Wang was very surprised at this contradiction, and so produced a work that created “divided manifestations” of the same person. (The exhibited work was made of resin, for future transformation into bronze sculptures if ordered by buyers.) One manifestation was of the model’s “current self,” the other of his “ideal self.” The relationship of the two figures is not only spatial—they are side by side—but also temporal, as the ideal is one possible future of the current.
The two selfs are both very lifelike. The meticulously realistic rendering shows the current self naked. Though its form is healthy and attractive enough in its own right, it appears belittled and weak when juxtaposed against the “ideal” state. The muscles of the upper body of the “ideal self” are so developed that their power seems to jump right out at you, and while the lower body is clad in pants, they do little to hide the pronounced feature that defines the male gender. Both figures are of the same “self,” but placed side by side they don’t look very comfortable with each other!
Unlike artists whose works are exclusively abstract, metaphorical or symbolic, Wang’s work directly and purely communicates his imagery, giving his pieces an accessible visual impact. The door to his works is left wide open, inviting viewers to relax and come inside, and he directly spreads out before them the counterpoint among desire, imagination, and space that is integral to the human form.

An object of passion

As visitors to “The Little Prince” will be able to see at once, when an artist’s technique reaches the point where he has his own unique style—despite vast differences from the past in terms of materials, subjects, and narrative style—there is still no doubt that these works come from the hand of Wang Chih-wen.

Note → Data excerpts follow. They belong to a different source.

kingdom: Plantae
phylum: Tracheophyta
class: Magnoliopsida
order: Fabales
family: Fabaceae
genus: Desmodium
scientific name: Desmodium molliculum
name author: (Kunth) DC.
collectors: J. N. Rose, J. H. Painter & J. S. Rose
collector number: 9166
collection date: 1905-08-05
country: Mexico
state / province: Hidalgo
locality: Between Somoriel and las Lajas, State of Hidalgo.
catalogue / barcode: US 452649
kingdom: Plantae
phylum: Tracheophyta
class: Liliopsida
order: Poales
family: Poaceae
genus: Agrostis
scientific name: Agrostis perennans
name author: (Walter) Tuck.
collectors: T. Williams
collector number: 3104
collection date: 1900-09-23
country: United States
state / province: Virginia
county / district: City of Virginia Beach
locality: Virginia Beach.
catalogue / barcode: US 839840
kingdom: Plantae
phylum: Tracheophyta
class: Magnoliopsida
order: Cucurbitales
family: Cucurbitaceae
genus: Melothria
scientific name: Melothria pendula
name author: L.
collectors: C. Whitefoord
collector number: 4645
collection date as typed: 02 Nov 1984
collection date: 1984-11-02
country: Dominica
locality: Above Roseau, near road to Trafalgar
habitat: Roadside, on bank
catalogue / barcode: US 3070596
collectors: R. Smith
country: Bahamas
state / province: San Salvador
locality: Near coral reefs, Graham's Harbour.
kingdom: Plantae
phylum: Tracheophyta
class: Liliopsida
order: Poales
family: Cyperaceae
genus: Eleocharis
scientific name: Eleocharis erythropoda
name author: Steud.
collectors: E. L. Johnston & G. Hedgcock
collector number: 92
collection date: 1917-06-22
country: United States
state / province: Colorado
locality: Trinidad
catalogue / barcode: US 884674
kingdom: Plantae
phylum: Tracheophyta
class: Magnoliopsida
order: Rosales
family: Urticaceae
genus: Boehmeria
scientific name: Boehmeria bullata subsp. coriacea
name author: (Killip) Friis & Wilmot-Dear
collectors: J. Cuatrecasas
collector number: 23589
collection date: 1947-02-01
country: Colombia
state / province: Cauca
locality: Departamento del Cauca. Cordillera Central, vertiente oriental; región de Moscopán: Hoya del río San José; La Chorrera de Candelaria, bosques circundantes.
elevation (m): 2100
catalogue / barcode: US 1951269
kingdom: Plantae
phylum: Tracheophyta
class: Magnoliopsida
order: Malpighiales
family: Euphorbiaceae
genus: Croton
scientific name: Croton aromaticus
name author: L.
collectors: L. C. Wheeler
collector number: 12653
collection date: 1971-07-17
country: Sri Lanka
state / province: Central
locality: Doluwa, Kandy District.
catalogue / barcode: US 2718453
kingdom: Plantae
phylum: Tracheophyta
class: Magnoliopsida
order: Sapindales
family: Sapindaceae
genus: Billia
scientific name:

“I’ve always relied most on diligence, and in the course of doing creative work I rarely have an ‘epiphany’ or anything like that. But in recent years, as my children have been born one after the other, they have brought new life experiences to me. My daughter especially, with her active personality—she loves to roll around all over—is exactly the same as I was when I was a child, and the emotional impact of looking on a small girl who is the product of your own genetic reproduction is more special than words can express.” Wang adds that this gave him new perspectives and new ways of imagining the human form, and set him in the direction of doing sculptures of children.
Wang once described his passion for the human form in the following terms: “In trying to figure out and depict the human body, you follow the rise and fall of the muscles, their direction, luster, and coarseness, their relaxed and tensed states, and the conveyance of human emotions… that’s where I find the greatest pleasure in the creative process.”
With “The Little Prince,” Wang is charting a realist course for himself and for all of sculpture in Taiwan. “For me, the human body is an object of passion! For instance, take my interaction with you right now. Your hand is propping up your jaw, your facial bone structure is very pronounced, and your eyes are bright and lively—just from observing your exterior I can tell some things about your psychological characteristics. Even just considering the propping up of the jaw, some people do it when they feel disappointment, others when in deep contemplation, and the differences between the two are very subtle,” explains Wang as he throws down the gauntlet: “Is anybody out there going to try to deny that the human body is endlessly fascinating?”